### Exercise
The records below are to be returned exactly as written, minus their pictures.

Stored records:
-=-=-

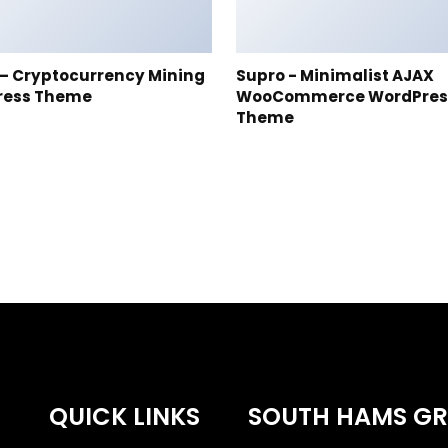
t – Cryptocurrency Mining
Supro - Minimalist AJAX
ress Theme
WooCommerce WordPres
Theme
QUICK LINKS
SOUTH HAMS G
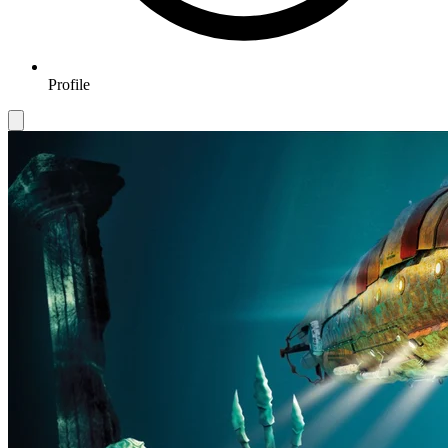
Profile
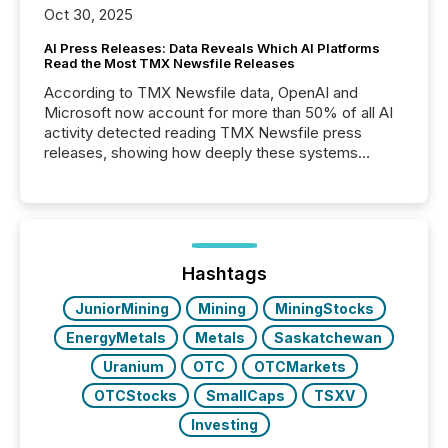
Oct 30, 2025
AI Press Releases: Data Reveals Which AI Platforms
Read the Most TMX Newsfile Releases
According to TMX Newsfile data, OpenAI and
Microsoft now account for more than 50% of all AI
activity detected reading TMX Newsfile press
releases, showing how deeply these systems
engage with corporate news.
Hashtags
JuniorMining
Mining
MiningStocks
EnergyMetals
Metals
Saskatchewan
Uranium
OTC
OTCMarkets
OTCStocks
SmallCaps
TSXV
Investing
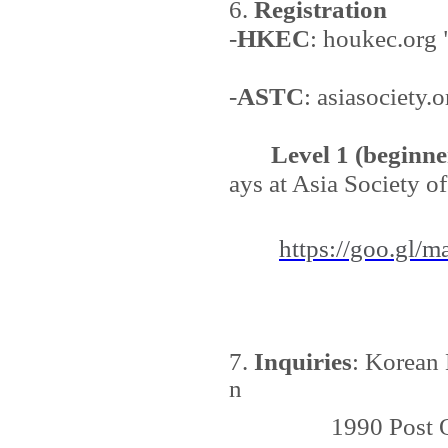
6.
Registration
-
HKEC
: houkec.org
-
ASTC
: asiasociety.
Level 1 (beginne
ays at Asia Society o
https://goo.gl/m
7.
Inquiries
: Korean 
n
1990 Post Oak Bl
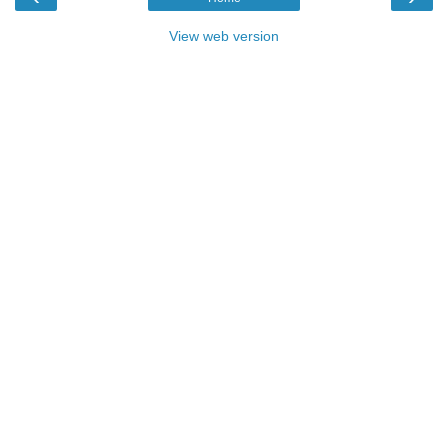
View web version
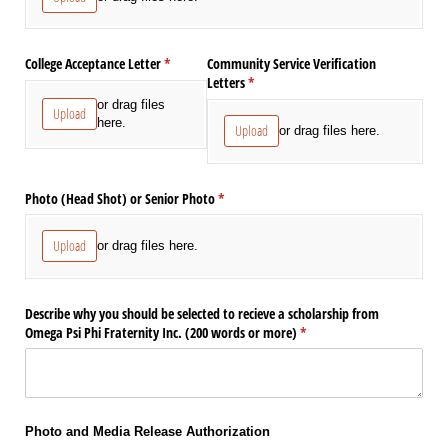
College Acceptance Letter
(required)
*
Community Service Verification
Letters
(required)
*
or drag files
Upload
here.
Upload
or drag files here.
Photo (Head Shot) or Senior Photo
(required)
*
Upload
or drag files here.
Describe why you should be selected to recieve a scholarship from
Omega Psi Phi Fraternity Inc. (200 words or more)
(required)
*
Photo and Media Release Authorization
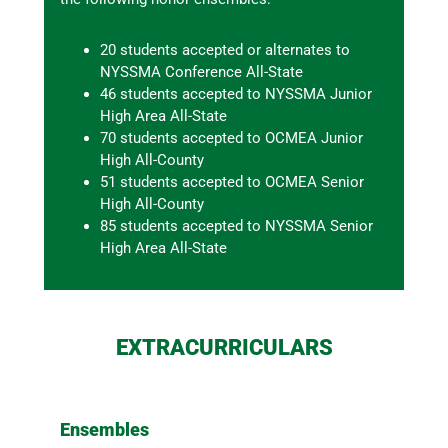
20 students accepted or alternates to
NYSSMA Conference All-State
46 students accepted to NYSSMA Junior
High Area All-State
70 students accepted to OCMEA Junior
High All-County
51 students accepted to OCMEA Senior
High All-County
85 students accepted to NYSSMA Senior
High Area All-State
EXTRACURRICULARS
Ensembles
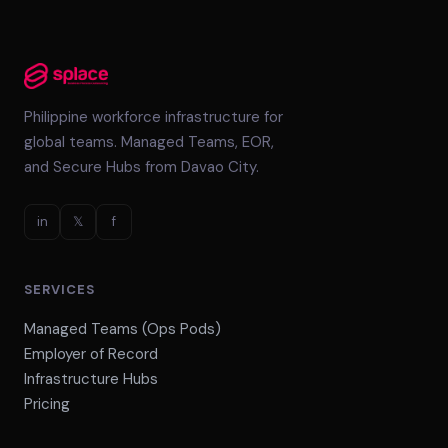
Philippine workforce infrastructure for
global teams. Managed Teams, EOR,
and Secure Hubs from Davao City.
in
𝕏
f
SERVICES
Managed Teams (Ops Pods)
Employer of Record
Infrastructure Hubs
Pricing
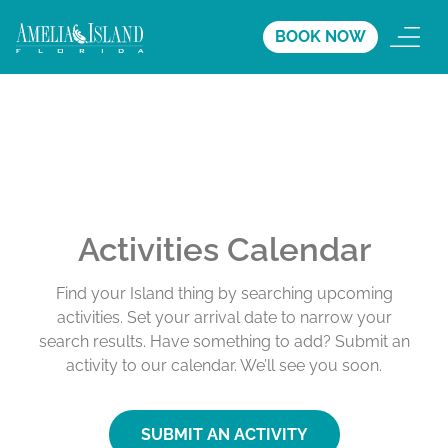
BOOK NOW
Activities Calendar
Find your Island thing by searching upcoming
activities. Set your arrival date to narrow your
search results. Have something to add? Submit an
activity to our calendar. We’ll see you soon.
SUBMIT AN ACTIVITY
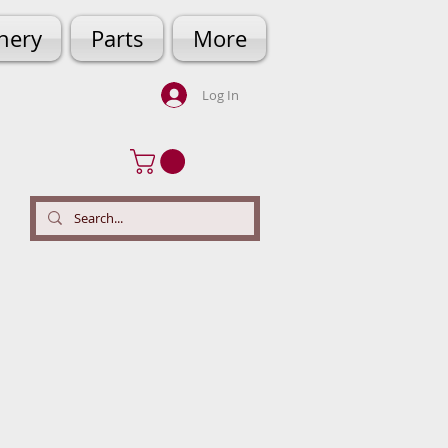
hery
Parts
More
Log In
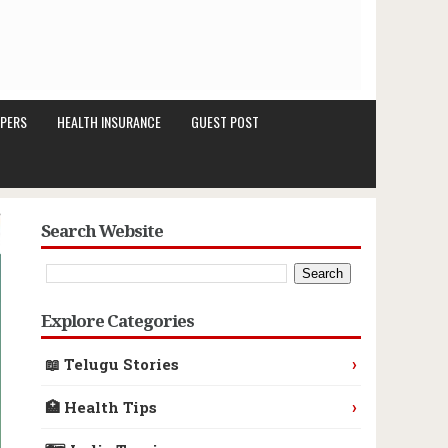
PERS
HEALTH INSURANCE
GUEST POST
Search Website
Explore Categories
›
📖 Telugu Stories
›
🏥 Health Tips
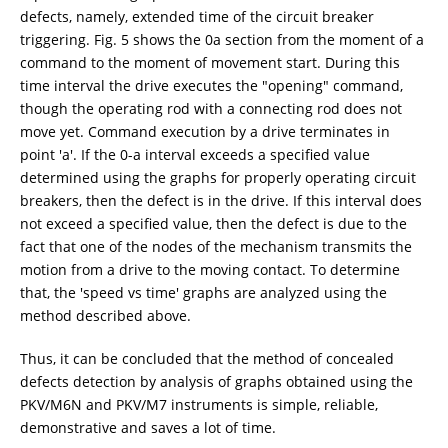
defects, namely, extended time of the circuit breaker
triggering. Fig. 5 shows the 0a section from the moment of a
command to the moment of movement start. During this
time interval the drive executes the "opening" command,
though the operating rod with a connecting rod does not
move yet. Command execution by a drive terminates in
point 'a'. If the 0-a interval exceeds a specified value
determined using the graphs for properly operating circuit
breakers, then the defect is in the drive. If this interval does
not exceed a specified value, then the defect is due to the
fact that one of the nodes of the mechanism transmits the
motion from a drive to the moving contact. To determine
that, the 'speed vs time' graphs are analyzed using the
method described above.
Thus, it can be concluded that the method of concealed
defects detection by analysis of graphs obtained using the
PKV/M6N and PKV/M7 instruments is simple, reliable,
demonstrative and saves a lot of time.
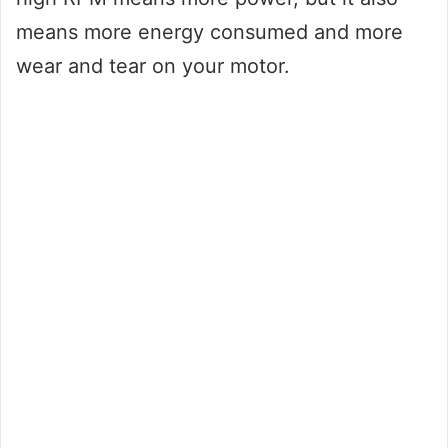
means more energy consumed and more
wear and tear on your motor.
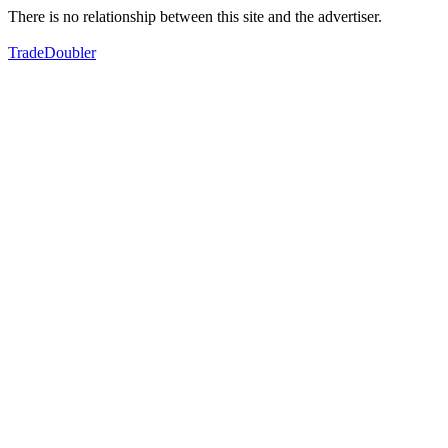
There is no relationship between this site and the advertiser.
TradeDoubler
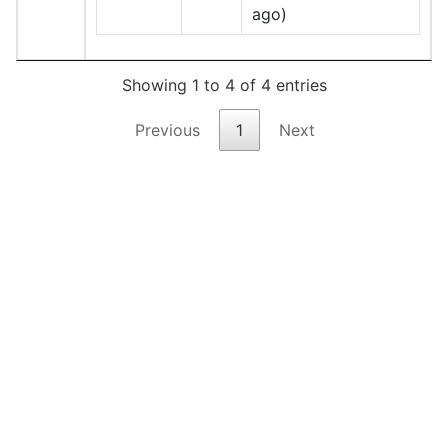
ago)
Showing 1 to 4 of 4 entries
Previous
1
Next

-=-=-

### Result for this exercise
t – Cryptocurrency Mining
Supro - Minimalist AJAX
ress Theme
WooCommerce WordPres
Theme
QUICK LINKS
SOUTH HAMS G
Profile
Oct 30, 2025
AI Press Releases: Data Reveals Which AI Platforms
Read the Most TMX Newsfile Releases
According to TMX Newsfile data, OpenAI and
Microsoft now account for more than 50% of all AI
activity detected reading TMX Newsfile press
releases, showing how deeply these systems
engage with corporate news.
Hashtags
JuniorMining
Mining
MiningStocks
EnergyMetals
Metals
Saskatchewan
Uranium
OTC
OTCMarkets
OTCStocks
SmallCaps
TSXV
Investing
6.
Registration
-
HKEC
: houkec.org
-
ASTC
: asiasociety.
Level 1 (beginne
ays at Asia Society o
https://goo.gl/m
7.
Inquiries
: Korean 
n
1990 Post Oak Bl
View web version
College Acceptance Letter
(required)
*
Community Service Verification
Letters
(required)
*
or drag files
Upload
here.
Upload
or drag files here.
Photo (Head Shot) or Senior Photo
(required)
*
Upload
or drag files here.
Describe why you should be selected to recieve a scholarship from
Omega Psi Phi Fraternity Inc. (200 words or more)
(required)
*
Photo and Media Release Authorization
20 students accepted or alternates to
NYSSMA Conference All-State
46 students accepted to NYSSMA Junior
High Area All-State
70 students accepted to OCMEA Junior
High All-County
51 students accepted to OCMEA Senior
High All-County
85 students accepted to NYSSMA Senior
High Area All-State
EXTRACURRICULARS
Ensembles
Philippine workforce infrastructure for
global teams. Managed Teams, EOR,
and Secure Hubs from Davao City.
in
𝕏
f
SERVICES
Managed Teams (Ops Pods)
Employer of Record
Infrastructure Hubs
Pricing
BOOK NOW
Activities Calendar
Find your Island thing by searching upcoming
activities. Set your arrival date to narrow your
search results. Have something to add? Submit an
activity to our calendar. We’ll see you soon.
SUBMIT AN ACTIVITY
hery
Parts
More
Log In
PERS
HEALTH INSURANCE
GUEST POST
Search Website
Explore Categories
›
📖 Telugu Stories
›
🏥 Health Tips
defects, namely, extended time of the circuit breaker
triggering. Fig. 5 shows the 0a section from the moment of a
command to the moment of movement start. During this
time interval the drive executes the "opening" command,
though the operating rod with a connecting rod does not
move yet. Command execution by a drive terminates in
point 'a'. If the 0-a interval exceeds a specified value
determined using the graphs for properly operating circuit
breakers, then the defect is in the drive. If this interval does
not exceed a specified value, then the defect is due to the
fact that one of the nodes of the mechanism transmits the
motion from a drive to the moving contact. To determine
that, the 'speed vs time' graphs are analyzed using the
method described above.
Thus, it can be concluded that the method of concealed
defects detection by analysis of graphs obtained using the
PKV/M6N and PKV/M7 instruments is simple, reliable,
demonstrative and saves a lot of time.
means more energy consumed and more
wear and tear on your motor.
There is no relationship between this site and the advertiser.
TradeDoubler
ago)
Showing 1 to 4 of 4 entries
Previous
1
Next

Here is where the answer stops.